**TASK REQUIREMENTS:**
Continue the article about the US intelligence program to store data on DNA-like molecules, starting right after its final sentence.

**EXCERPT:**
################

Since the United States insists on spying its own people and saving massive amounts of personal data, the government is running out of storage space. So now, they are developing a new and improved data storage system based on human DNA.

It’s obvious the spying isn’t going to stop, and the US is no longer making it a secret that they want every scrap of data available on you stored. The Molecular Information Storage program, run by the Intelligence Advanced Research Projects Activity (IARPA), is recruiting scientists to help develop a system for storing huge amounts of data on “sequence-controlled polymer,” molecules with a similar makeup and structure to DNA.

According to RT, US intelligence services struggle to store the trove of data collected during their snooping operations, so a team of researchers is developing the radical new storage technology. The issue for the government of how to store data is one the world’s intelligence services intend to solve for the overbearing governments of the planet. Costly data centers take up huge amounts of land, which is unsustainable given the increasing amount of data generated by each person on a daily basis.

Some data centers are currently being housed in urban locations. The Lakeside Technology Center in Chicago is the largest data storage facility in the US. It spans a whopping 1.1 million square feet, which is equivalent to an entire city block. The site is actually at the location of the former printing press for the Yellow Pages, but the center was transformed in 1999 and now holds more than 50 generators whirring around the clock. The Chicago facility is only matched by the NSA’s $1.5 billion Bumblehive data center in Bluffdale, Utah, which is just over 1 million square feet.

################

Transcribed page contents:

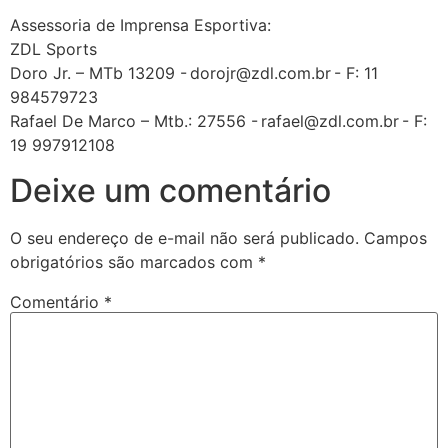
Assessoria de Imprensa Esportiva:
ZDL Sports
Doro Jr. – MTb 13209 - dorojr@zdl.com.br - F: 11
984579723
Rafael De Marco – Mtb.: 27556 - rafael@zdl.com.br - F:
19 997912108
Deixe um comentário
O seu endereço de e-mail não será publicado.
Campos
obrigatórios são marcados com
*
Comentário
*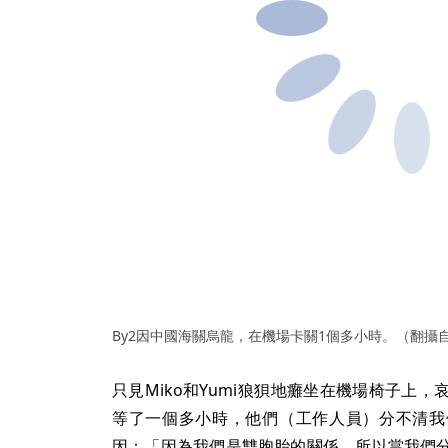
By2因中國海關烏龍，在機場卡關1個多小時。（翻攝自
只見Miko和Yumi狼狽地癱坐在機場椅子上
等了一個多小時，他們（工作人員）分不清我
因：「因為我們是雙胞胎的關係，所以當我們
同一個人入境2次，所以要把紀錄拆開變成兩
照，2人哀嚎：「做雙胞胎太難啦！」Yumi今
是向粉絲報平安。
更新時間
2025.02.13 10:07 臺北時間
By2
中國
海關
入境
雙胞胎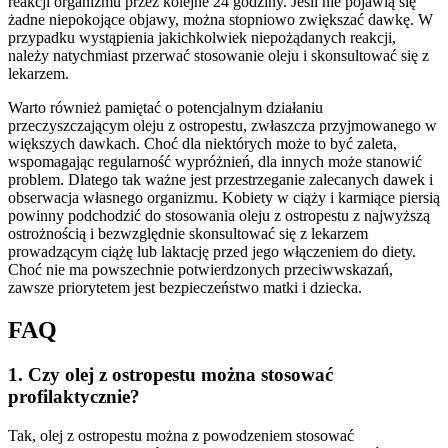
reakcji organizmu przez kolejne 24 godziny. Jeśli nie pojawią się
żadne niepokojące objawy, można stopniowo zwiększać dawkę. W
przypadku wystąpienia jakichkolwiek niepożądanych reakcji,
należy natychmiast przerwać stosowanie oleju i skonsultować się z
lekarzem.
Warto również pamiętać o potencjalnym działaniu
przeczyszczającym oleju z ostropestu, zwłaszcza przyjmowanego w
większych dawkach. Choć dla niektórych może to być zaleta,
wspomagając regularność wypróżnień, dla innych może stanowić
problem. Dlatego tak ważne jest przestrzeganie zalecanych dawek i
obserwacja własnego organizmu. Kobiety w ciąży i karmiące piersią
powinny podchodzić do stosowania oleju z ostropestu z najwyższą
ostrożnością i bezwzględnie skonsultować się z lekarzem
prowadzącym ciążę lub laktację przed jego włączeniem do diety.
Choć nie ma powszechnie potwierdzonych przeciwwskazań,
zawsze priorytetem jest bezpieczeństwo matki i dziecka.
FAQ
1. Czy olej z ostropestu można stosować
profilaktycznie?
Tak, olej z ostropestu można z powodzeniem stosować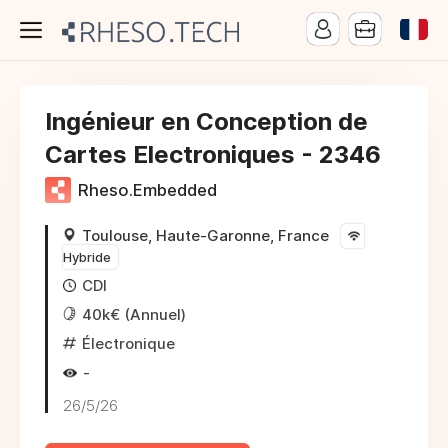
Ingénieur en Conception de
Cartes Electroniques - 2346
Rheso.Embedded
Toulouse, Haute-Garonne, France
Hybride
CDI
40k€ (Annuel)
Électronique
-
26/5/26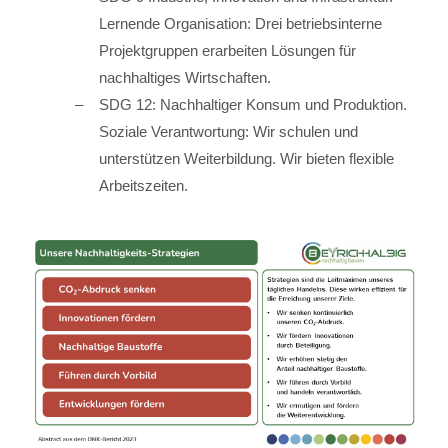
Lernende Organisation: Drei betriebsinterne
Projektgruppen erarbeiten Lösungen für
nachhaltiges Wirtschaften.
SDG 12: Nachhaltiger Konsum und Produktion.
Soziale Verantwortung: Wir schulen und
unterstützen Weiterbildung. Wir bieten flexible
Arbeitszeiten.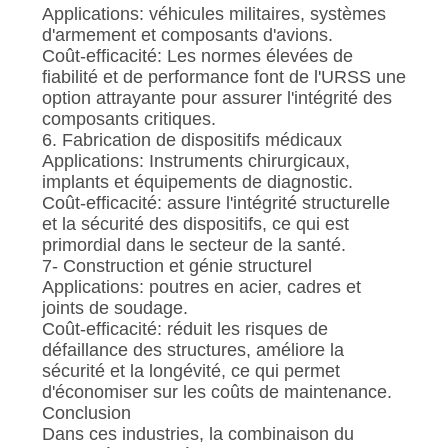
Applications: véhicules militaires, systèmes
d'armement et composants d'avions.
Coût-efficacité: Les normes élevées de
fiabilité et de performance font de l'URSS une
option attrayante pour assurer l'intégrité des
composants critiques.
6. Fabrication de dispositifs médicaux
Applications: Instruments chirurgicaux,
implants et équipements de diagnostic.
Coût-efficacité: assure l'intégrité structurelle
et la sécurité des dispositifs, ce qui est
primordial dans le secteur de la santé.
7- Construction et génie structurel
Applications: poutres en acier, cadres et
joints de soudage.
Coût-efficacité: réduit les risques de
défaillance des structures, améliore la
sécurité et la longévité, ce qui permet
d'économiser sur les coûts de maintenance.
Conclusion
Dans ces industries, la combinaison du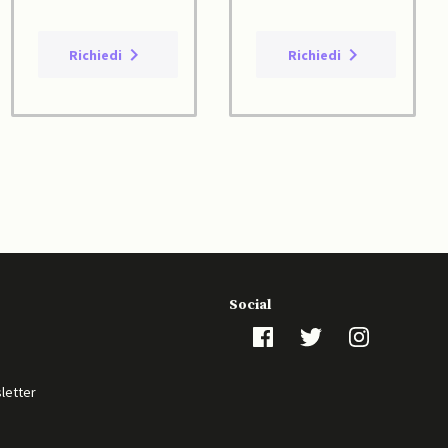
Richiedi
Richiedi
Social
sletter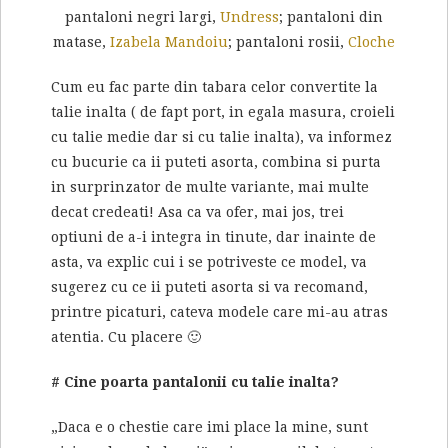
pantaloni negri largi,
Undress
; pantaloni din
matase,
Izabela Mandoiu
; pantaloni rosii,
Cloche
Cum eu fac parte din tabara celor convertite la
talie inalta ( de fapt port, in egala masura, croieli
cu talie medie dar si cu talie inalta), va informez
cu bucurie ca ii puteti asorta, combina si purta
in surprinzator de multe variante, mai multe
decat credeati! Asa ca va ofer, mai jos, trei
optiuni de a-i integra in tinute, dar inainte de
asta, va explic cui i se potriveste ce model, va
sugerez cu ce ii puteti asorta si va recomand,
printre picaturi, cateva modele care mi-au atras
atentia. Cu placere 🙂
# Cine poarta pantalonii cu talie inalta?
„Daca e o chestie care imi place la mine, sunt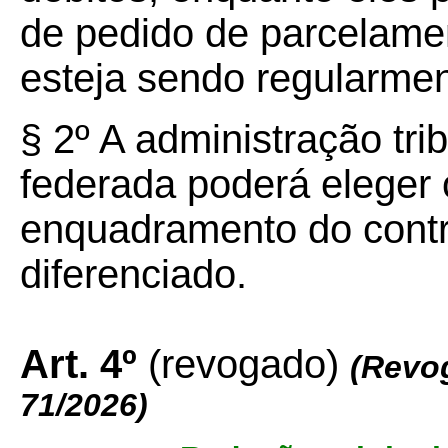
de pedido de parcelamen
esteja sendo regularme
§ 2º A administração tri
federada poderá eleger o
enquadramento do contr
diferenciado.
Art. 4º
(revogado)
(Revo
71/2026
)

################

**EXERCISE RESULT:**
This new technology being developed by the US has huge potential as researchers believe DNA-like polymer technology can store data more than 100,000 times more efficiently than current methods. The IARPA hopes that it could one-day process entire exabytes of data while reducing the amount of physical space required to store all that personal information. To give you an idea of the scale: one exabyte, or one quintillion bytes, is four million times the storage capacity of a 256GB iPhone X.

“Faced with exponential data growth, large data consumers may soon face a choice between investing exponentially more resources in storage or discarding an exponentially increasing fraction of data,” the IARPA said in a statement cited by Nextgov. And we all know the government cannot be bothered to leave us alone and give us privacy, so they intend to spend a lot of our money so they can continue to keep tabs on all of us. It’s actually rather demented when one logically thinks about it.

There are three distinct strands to the project, reported RT. The agency is hoping to create systems for storing and retrieving information, as the IARPA is calling on developers to help put together an easy-to-use operating system.

We will never have privacy again if the US government has anything to say about it.